• GOAL OF THE EXERCISE
Reproduce word for word the stretch of the records from the line containing "000mg，小分子好吸收" through the line containing "pourtant indéniable, la", including both of those lines and nothing else.

********************

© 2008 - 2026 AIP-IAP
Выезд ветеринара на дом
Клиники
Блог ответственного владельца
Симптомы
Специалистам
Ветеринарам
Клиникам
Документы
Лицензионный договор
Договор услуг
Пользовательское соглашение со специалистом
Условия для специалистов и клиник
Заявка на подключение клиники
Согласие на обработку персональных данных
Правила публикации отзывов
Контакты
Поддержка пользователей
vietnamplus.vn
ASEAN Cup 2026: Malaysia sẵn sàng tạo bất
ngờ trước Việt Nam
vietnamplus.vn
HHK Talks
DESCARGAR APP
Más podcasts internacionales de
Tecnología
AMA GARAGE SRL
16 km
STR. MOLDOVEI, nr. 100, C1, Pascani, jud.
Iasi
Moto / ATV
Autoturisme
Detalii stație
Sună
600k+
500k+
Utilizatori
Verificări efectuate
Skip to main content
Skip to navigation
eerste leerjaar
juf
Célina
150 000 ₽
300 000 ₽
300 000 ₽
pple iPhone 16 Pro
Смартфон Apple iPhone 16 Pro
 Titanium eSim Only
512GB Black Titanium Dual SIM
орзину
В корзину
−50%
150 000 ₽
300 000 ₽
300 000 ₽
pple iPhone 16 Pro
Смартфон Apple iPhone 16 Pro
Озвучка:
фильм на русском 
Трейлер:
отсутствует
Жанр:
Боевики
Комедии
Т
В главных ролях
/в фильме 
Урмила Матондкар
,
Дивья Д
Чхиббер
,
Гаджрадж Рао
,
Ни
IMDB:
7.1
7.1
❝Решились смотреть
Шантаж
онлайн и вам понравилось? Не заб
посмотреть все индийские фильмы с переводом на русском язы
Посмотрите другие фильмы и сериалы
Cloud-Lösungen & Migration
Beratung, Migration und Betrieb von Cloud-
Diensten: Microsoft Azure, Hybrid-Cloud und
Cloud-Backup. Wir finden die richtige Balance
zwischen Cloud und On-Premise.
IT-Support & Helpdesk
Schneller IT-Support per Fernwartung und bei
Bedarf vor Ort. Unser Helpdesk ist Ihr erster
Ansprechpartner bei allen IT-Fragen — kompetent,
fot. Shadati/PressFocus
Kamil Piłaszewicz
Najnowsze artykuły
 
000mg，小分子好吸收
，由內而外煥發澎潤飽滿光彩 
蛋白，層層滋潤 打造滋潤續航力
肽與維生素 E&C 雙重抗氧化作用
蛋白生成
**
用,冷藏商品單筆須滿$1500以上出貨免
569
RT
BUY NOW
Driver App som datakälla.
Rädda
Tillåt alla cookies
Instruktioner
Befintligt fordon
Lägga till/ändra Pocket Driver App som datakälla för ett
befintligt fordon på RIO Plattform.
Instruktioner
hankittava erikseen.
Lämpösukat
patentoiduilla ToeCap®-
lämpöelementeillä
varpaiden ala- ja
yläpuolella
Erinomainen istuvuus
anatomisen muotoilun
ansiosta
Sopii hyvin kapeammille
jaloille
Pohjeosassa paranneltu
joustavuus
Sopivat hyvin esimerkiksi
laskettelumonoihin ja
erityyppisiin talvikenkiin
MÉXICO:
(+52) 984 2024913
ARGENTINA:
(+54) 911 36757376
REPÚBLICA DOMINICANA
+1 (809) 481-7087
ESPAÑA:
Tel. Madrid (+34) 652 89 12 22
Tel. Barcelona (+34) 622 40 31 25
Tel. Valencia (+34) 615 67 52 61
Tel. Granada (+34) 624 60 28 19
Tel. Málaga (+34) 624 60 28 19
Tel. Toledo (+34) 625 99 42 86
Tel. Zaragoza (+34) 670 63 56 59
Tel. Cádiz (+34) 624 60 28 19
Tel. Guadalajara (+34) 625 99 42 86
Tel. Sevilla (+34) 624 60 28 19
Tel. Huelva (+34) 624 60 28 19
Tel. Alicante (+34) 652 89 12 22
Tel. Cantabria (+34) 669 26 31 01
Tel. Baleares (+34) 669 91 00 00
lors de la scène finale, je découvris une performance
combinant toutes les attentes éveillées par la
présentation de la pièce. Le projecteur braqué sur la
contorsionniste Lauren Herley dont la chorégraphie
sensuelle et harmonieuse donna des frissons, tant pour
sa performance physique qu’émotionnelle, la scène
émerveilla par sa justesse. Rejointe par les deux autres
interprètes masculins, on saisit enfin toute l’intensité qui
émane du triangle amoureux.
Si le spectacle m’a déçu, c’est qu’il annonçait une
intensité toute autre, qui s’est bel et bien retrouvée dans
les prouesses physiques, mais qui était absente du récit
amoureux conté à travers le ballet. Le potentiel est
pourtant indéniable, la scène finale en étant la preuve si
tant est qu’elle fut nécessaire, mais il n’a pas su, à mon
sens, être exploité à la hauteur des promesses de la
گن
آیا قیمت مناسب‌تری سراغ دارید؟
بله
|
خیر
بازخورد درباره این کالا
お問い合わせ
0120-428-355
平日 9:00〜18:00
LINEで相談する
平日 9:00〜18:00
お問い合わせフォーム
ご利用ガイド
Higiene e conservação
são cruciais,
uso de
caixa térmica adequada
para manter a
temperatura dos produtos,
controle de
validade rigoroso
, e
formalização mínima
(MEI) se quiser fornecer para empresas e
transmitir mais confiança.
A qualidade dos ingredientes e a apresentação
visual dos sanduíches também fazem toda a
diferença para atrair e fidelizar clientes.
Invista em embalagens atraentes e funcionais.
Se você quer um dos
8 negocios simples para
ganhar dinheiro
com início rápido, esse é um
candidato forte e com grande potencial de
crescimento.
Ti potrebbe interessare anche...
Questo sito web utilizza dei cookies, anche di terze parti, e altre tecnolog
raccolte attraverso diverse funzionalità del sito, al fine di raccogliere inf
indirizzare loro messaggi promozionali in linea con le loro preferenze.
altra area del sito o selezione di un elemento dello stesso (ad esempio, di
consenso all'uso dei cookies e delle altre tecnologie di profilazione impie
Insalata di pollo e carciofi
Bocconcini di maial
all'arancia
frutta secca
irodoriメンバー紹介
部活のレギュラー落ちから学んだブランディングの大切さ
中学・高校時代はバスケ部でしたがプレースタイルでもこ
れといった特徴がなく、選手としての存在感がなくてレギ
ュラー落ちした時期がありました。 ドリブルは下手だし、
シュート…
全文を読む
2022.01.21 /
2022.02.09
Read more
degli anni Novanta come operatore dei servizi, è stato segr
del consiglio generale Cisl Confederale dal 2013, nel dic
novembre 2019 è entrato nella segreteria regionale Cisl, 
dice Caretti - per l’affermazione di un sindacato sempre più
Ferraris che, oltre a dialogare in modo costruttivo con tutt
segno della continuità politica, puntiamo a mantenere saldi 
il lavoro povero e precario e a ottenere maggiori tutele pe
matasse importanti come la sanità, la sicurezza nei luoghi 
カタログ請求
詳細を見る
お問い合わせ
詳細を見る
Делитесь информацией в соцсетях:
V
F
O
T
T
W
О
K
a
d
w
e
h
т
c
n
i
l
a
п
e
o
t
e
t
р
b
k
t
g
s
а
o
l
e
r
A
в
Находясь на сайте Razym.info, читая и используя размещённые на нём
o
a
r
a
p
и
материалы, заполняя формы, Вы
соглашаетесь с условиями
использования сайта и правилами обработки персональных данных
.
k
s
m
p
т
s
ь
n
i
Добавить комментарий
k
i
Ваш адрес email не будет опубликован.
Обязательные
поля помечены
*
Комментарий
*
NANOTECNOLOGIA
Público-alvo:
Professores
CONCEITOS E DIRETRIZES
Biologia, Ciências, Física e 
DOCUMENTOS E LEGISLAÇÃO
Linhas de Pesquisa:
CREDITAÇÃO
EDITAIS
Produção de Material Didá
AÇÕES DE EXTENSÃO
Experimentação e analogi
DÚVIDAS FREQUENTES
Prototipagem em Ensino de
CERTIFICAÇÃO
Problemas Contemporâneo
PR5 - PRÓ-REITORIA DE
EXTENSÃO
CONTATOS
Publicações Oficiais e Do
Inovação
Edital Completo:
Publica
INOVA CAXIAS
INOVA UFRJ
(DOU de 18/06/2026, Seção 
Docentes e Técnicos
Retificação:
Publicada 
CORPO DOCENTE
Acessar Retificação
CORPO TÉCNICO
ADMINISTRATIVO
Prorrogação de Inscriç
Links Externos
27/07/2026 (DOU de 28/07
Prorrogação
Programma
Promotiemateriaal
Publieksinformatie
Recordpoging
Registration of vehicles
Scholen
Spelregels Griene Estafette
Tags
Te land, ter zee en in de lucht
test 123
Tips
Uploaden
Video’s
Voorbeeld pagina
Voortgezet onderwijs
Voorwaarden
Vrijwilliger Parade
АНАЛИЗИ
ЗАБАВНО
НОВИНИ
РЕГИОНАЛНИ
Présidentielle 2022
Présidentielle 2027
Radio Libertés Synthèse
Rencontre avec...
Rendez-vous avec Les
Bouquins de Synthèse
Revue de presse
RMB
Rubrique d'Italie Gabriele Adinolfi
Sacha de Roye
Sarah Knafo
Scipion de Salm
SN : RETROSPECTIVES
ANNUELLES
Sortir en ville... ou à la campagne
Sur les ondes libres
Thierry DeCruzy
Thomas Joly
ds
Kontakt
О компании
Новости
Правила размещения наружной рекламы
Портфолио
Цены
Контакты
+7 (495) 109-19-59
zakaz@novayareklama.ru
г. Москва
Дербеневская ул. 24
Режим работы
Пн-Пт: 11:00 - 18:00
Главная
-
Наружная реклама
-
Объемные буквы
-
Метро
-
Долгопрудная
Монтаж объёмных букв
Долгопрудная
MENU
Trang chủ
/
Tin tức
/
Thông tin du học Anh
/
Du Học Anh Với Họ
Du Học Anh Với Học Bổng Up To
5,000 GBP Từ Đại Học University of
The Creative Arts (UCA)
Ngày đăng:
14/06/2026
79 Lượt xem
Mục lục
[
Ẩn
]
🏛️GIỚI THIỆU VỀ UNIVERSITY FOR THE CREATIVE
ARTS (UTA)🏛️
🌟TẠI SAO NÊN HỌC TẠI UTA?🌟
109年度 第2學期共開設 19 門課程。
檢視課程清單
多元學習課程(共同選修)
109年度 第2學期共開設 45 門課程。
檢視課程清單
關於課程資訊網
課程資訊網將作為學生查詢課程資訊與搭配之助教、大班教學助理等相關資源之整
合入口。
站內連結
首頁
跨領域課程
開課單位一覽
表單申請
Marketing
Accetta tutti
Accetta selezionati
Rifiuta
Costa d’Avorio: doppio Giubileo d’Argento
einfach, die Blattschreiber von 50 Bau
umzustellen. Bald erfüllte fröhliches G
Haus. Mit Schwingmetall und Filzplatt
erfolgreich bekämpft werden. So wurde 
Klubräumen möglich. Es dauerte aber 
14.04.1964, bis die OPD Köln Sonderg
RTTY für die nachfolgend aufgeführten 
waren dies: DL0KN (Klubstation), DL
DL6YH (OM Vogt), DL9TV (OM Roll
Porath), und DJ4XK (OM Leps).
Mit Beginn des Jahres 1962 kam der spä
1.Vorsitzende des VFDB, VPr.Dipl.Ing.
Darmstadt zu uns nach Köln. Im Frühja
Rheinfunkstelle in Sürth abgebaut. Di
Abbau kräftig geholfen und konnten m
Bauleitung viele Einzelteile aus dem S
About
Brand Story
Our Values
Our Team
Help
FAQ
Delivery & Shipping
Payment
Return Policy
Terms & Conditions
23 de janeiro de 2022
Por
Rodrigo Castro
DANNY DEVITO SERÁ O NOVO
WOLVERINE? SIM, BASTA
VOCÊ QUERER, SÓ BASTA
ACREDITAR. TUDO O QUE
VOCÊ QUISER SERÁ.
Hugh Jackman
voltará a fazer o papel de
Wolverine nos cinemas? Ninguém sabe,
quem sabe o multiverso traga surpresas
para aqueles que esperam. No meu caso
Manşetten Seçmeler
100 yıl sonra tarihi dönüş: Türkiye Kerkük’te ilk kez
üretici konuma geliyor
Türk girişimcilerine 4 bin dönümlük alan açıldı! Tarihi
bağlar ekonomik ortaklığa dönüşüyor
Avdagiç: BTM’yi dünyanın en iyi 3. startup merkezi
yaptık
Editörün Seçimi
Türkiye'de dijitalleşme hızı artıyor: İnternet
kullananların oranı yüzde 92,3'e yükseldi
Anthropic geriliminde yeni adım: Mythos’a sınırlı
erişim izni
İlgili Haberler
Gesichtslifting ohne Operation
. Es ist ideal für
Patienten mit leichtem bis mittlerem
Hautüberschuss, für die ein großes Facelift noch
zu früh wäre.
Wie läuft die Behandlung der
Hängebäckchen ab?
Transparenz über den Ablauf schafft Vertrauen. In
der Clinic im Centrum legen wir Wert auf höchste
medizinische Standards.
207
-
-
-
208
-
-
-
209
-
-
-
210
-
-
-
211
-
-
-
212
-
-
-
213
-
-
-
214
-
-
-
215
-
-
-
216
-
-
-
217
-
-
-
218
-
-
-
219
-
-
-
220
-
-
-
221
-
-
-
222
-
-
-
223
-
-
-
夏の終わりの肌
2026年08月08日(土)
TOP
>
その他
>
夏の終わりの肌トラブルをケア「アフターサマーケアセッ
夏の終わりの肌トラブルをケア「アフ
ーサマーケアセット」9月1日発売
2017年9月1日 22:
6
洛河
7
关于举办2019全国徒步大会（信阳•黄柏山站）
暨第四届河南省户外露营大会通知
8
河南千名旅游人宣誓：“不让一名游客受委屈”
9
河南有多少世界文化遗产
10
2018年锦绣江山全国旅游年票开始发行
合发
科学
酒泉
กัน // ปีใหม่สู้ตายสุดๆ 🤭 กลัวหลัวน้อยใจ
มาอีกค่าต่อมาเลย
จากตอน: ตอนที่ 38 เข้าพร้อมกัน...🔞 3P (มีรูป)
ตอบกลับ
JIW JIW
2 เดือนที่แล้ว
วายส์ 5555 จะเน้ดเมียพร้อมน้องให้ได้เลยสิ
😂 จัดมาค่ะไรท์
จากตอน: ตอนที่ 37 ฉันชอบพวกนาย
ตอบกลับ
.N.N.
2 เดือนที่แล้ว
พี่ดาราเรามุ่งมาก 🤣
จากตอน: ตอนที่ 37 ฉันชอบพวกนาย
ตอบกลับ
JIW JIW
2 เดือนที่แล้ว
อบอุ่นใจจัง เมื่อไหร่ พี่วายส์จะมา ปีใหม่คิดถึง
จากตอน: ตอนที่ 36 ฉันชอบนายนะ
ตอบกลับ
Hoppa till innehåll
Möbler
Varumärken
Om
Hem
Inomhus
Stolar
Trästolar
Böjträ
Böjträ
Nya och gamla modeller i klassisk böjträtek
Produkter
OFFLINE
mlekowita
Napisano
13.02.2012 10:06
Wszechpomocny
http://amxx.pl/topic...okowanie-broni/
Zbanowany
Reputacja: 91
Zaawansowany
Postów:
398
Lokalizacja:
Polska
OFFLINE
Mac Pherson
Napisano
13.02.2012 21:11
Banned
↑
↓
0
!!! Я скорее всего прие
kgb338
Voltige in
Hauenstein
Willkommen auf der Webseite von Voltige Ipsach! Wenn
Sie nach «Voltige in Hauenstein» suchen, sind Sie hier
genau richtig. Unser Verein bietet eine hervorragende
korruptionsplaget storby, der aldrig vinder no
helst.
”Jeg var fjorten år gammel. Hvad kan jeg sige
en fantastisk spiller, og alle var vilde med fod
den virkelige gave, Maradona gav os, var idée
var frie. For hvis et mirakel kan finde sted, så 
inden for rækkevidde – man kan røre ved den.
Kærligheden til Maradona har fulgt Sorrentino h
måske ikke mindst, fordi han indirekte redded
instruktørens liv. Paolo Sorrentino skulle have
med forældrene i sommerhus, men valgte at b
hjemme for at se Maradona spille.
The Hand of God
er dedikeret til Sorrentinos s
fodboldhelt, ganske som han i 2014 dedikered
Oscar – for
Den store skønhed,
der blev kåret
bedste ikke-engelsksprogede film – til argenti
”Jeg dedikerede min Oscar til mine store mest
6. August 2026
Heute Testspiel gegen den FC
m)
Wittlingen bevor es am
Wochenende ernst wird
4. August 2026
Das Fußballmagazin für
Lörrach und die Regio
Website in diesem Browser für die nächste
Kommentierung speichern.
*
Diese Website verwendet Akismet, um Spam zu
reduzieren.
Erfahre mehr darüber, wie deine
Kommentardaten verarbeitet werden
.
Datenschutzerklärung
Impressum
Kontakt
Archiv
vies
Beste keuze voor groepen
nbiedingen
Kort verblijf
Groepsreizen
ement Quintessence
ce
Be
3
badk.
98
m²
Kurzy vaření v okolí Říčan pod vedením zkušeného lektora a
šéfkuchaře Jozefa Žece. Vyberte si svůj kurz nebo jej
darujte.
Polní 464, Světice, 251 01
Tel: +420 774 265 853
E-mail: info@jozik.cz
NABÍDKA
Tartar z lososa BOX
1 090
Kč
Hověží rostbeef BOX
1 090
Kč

********************

• RESULT FOR THIS TASK
000mg，小分子好吸收
，由內而外煥發澎潤飽滿光彩 
蛋白，層層滋潤 打造滋潤續航力
肽與維生素 E&C 雙重抗氧化作用
蛋白生成
**
用,冷藏商品單筆須滿$1500以上出貨免
569
RT
BUY NOW
Driver App som datakälla.
Rädda
Tillåt alla cookies
Instruktioner
Befintligt fordon
Lägga till/ändra Pocket Driver App som datakälla för ett
befintligt fordon på RIO Plattform.
Instruktioner
hankittava erikseen.
Lämpösukat
patentoiduilla ToeCap®-
lämpöelementeillä
varpaiden ala- ja
yläpuolella
Erinomainen istuvuus
anatomisen muotoilun
ansiosta
Sopii hyvin kapeammille
jaloille
Pohjeosassa paranneltu
joustavuus
Sopivat hyvin esimerkiksi
laskettelumonoihin ja
erityyppisiin talvikenkiin
MÉXICO:
(+52) 984 2024913
ARGENTINA:
(+54) 911 36757376
REPÚBLICA DOMINICANA
+1 (809) 481-7087
ESPAÑA:
Tel. Madrid (+34) 652 89 12 22
Tel. Barcelona (+34) 622 40 31 25
Tel. Valencia (+34) 615 67 52 61
Tel. Granada (+34) 624 60 28 19
Tel. Málaga (+34) 624 60 28 19
Tel. Toledo (+34) 625 99 42 86
Tel. Zaragoza (+34) 670 63 56 59
Tel. Cádiz (+34) 624 60 28 19
Tel. Guadalajara (+34) 625 99 42 86
Tel. Sevilla (+34) 624 60 28 19
Tel. Huelva (+34) 624 60 28 19
Tel. Alicante (+34) 652 89 12 22
Tel. Cantabria (+34) 669 26 31 01
Tel. Baleares (+34) 669 91 00 00
lors de la scène finale, je découvris une performance
combinant toutes les attentes éveillées par la
présentation de la pièce. Le projecteur braqué sur la
contorsionniste Lauren Herley dont la chorégraphie
sensuelle et harmonieuse donna des frissons, tant pour
sa performance physique qu’émotionnelle, la scène
émerveilla par sa justesse. Rejointe par les deux autres
interprètes masculins, on saisit enfin toute l’intensité qui
émane du triangle amoureux.
Si le spectacle m’a déçu, c’est qu’il annonçait une
intensité toute autre, qui s’est bel et bien retrouvée dans
les prouesses physiques, mais qui était absente du récit
amoureux conté à travers le ballet. Le potentiel est
pourtant indéniable, la scène finale en étant la preuve si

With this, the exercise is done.